Privacy Notice
Data Solutions Limited (“DSG”) is committed to protecting the privacy and security of your personal information. This Privacy Notice describes how DSG collects and uses personal information about you during and after your relationship with DSG, in accordance with the Data Protection (Bailiwick of Guernsey) Law 2017 (“DP Law”). DSG is registered with the Office of the Data Protection Authority, registration number DPA10916.
DSG is a Data Controller. This means that DSG is responsible for deciding how data is held and processed. This Privacy Notice sets out information about what data is processed and your rights as a data subject under the DP Law.
DSG will comply with data protection law. This means that personal information held by DSG must be:
- Used lawfully, fairly and in a transparent way.
- Collected only for valid purposes that DSG has clearly explained and not used in any way that is incompatible with those purposes.
- Relevant to the purposes DSG has told you about and limited only to those purposes.

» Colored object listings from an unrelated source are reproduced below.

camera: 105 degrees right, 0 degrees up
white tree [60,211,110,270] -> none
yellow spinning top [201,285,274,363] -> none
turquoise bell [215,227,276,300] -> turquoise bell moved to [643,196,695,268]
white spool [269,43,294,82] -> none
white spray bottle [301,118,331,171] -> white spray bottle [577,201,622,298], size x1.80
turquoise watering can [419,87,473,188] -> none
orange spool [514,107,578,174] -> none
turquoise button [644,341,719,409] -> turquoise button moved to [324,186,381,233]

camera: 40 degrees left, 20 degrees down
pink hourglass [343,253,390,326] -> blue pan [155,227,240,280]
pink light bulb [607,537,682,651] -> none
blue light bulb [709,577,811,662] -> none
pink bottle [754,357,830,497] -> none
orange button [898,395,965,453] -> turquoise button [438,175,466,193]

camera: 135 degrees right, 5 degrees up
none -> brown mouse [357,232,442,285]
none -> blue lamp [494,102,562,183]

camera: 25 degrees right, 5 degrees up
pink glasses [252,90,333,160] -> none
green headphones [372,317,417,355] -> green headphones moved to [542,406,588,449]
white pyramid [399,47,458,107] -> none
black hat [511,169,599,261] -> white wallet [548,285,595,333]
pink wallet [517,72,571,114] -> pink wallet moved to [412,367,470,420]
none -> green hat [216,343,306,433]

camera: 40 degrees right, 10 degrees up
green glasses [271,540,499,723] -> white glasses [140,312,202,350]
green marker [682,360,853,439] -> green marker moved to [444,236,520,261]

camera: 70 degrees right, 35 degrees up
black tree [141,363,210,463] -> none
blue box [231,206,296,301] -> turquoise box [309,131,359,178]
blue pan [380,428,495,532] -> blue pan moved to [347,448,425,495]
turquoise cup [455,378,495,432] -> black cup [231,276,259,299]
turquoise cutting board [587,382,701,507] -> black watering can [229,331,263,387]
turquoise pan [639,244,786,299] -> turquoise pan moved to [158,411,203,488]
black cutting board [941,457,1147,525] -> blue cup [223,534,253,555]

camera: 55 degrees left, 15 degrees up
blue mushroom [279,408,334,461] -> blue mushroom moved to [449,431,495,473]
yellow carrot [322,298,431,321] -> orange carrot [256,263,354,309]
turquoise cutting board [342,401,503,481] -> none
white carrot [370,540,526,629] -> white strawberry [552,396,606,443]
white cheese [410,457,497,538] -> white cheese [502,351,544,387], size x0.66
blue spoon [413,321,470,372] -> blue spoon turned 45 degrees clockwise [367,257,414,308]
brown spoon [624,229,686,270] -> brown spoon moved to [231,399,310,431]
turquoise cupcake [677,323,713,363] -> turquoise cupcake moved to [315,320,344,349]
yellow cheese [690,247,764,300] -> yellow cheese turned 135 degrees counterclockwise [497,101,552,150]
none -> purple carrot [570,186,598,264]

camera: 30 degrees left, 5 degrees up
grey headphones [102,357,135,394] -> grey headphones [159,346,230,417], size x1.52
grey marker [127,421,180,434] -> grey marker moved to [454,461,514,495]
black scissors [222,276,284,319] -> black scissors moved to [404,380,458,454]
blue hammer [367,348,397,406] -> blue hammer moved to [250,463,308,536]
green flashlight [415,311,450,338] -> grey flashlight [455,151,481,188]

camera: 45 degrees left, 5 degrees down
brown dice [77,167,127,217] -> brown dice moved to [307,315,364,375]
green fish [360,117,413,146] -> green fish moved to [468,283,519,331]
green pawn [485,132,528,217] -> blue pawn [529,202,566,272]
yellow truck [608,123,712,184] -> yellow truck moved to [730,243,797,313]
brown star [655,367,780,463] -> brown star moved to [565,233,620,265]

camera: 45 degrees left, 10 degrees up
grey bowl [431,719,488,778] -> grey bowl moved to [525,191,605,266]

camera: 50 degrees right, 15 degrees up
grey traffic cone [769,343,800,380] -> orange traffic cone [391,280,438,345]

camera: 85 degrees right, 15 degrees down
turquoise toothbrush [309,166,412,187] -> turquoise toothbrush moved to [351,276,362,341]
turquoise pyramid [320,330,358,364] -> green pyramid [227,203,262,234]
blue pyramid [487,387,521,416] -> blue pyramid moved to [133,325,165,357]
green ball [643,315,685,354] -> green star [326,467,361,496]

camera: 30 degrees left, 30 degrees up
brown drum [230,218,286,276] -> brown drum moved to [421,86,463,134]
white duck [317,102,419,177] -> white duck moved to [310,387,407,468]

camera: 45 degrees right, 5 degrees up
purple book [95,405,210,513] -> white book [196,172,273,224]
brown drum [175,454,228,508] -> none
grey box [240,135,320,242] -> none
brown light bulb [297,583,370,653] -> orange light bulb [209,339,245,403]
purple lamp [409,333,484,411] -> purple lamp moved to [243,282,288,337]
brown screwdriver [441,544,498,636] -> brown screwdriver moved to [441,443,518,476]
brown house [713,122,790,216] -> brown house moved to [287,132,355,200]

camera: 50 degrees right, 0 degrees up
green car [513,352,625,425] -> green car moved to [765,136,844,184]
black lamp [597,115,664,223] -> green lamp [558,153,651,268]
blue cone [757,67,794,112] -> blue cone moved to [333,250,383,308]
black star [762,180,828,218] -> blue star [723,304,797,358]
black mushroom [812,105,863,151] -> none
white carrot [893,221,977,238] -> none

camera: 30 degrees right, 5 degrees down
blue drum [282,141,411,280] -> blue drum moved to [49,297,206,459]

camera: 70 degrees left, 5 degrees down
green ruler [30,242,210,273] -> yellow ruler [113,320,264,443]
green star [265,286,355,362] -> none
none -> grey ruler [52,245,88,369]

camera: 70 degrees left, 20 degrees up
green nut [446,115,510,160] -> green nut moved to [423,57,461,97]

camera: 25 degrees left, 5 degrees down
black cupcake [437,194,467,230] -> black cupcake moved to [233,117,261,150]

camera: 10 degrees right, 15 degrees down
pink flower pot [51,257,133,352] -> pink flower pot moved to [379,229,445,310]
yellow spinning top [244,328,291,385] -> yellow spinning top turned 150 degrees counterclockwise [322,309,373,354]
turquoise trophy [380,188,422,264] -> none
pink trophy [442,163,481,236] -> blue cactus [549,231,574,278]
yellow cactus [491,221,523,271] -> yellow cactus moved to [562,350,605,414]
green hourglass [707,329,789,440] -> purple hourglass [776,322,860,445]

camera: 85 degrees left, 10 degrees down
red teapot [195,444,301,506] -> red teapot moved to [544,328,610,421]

- Accurate and kept up to date.
- Kept only as long as necessary for the purposes DSG has told you about.
- Kept securely.
DSG will collect and process data relating to consultancy services performed to enable the procurement and fulfilment of consultancy services, including contact details of individuals that make enquiries or obtain services from DSG. By sharing your personal data with DSG, you provide consent for your data to be held for the purposes set out above. This may include the following data, and excludes special category data:
- Name.
- Email Address.
- Phone Number.
- Job Title.
- Business Name and Address.
- Other information that is pertinent to the provision or arrangement of consultancy services.
Data may be stored in the form of email correspondence, financial information pertaining to contracts or information on DSG’s own customer relationship management database.
DSG will process data as part of provision of consultancy services within customer systems as a preferred means of processing, and in line with requirements in respect of each consultancy services contract. Where personal data for individual data subjects controlled by a customer needs to be processed outside customer systems as part of provision of consultancy services this will be held securely on a portal agreed with the customer, with technical measures such as two-factor authentication and encryption at rest.
DSG will not share information with third parties for marketing purposes. DSG may share personal data with other providers or sub-contractors as relevant to the provision of consultancy services, which will be specified within any consultancy services contract or associated communications..
To determine the retention period for personal data, DSG considers the amount, nature, and sensitivity of the personal data, the potential risk of harm from unauthorised use or disclosure of personal data, and the purposes for which DSG processes personal data. By default DSG will store data in respect of services provided for a maximum period of five years following termination of any consultancy services contract, or relevant preliminary contact if a contract has not been established. Measures will be taken to minimise storage of personally identifiable information.
DSG does not have a dedicated Data Protection Officer. The contact for data protection purposes is the Director, using the email address on the Contact page.
Data Subject rights are set out under the DP Law. This includes the right to request access, the right to request correction to data, the right to request erasure of personal data, the right to object to the processing of personal data (and to complain to the ODPA, as well as to appeal to the outcome of a complaint), the right to restriction of processing of personal data and the right to request transfer to another party. Further information on these rights can be found at www.odpa.gg.
Where consent is used as a basis for storage or processing of personal data, a data subject has a right to withdraw consent at any time.